Daniel Klotz, Frederik Kratzert, Martin Gauch, Alden Keefe Sampson, Günter Klambauer, Sepp Hochreiter, and Grey Nearing
Machine learning algorithms perform well in a variety of environmental modeling tasks, but typically do not provide uncertainty estimates. Here, we benchmark several methods for uncertainty estimation in hydrology with deep learning. We employ previously developed rainfall-runoff model based on the Long Short-Term Memory (LSTM) network, with an additional hidden layer for flexibility.
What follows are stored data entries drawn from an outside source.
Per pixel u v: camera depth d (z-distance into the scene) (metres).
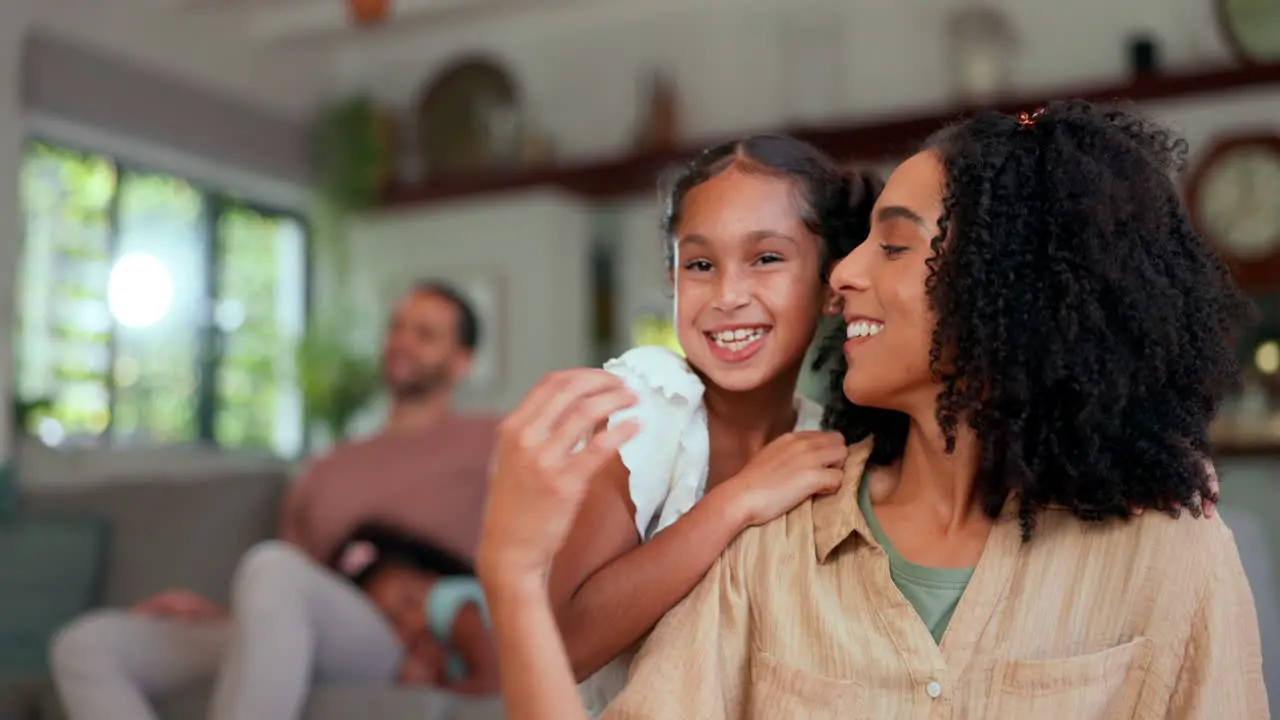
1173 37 5.18
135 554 2.75
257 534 2.77
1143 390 0.94
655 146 5.84
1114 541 0.95
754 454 1.27
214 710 1.93
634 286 6.01
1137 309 0.93
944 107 5.21
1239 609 0.94
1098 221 0.92
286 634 1.98
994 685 0.91
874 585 0.96
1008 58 5.39
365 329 6.20
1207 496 0.96
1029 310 0.93
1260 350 4.69
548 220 5.91
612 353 5.98
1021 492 0.95
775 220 1.20
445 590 2.32
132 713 1.99
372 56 6.66
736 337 1.21
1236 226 4.79
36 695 2.11
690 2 6.06
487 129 6.23
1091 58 5.30
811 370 1.25
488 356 5.95
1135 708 0.92
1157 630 0.92
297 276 6.39
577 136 6.25
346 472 2.62
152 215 5.65
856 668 0.94
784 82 5.85
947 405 0.95
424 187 6.13
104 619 2.08
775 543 1.02
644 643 1.03
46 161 5.16
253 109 6.00
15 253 4.73
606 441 0.90
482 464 2.62
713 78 6.00
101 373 5.32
We build benchmarks using data from the Catchment Attributes and Meteorology for Large-sample Studies (CAMELS) dataset. CAMELS is a standard public dataset containing daily meteorological data and geological attributes for basins across contiguous United States from 1980 through 2010. For comparing uncertainty estimates, we use reliability and resolution as metrics. Reliability, which measures consistency in the uncertainty estimates with respect to observations, is evaluated with the probability plots; resolution, which reflects the width of the distribution, is evaluated with a statistics set.
To make uncertainty predictions, we adapt three approaches based on Mixture Density Networks (MDNs) and one based on Monte Carlo Dropout (MCD). MDNs use a neural network to mix probability densities of components, which are simple distributions such as Gaussian. MCD is a regularization technique that randomly ignores specific network units during training. Our results show that MDNs, in particular with asymmetric Laplacian distributions, perform better than MCD. We demonstrate that deep learning models can produce statistically reliable uncertainty estimates.
Hydrology and Earth System Sciences, under review, 2021-03-15.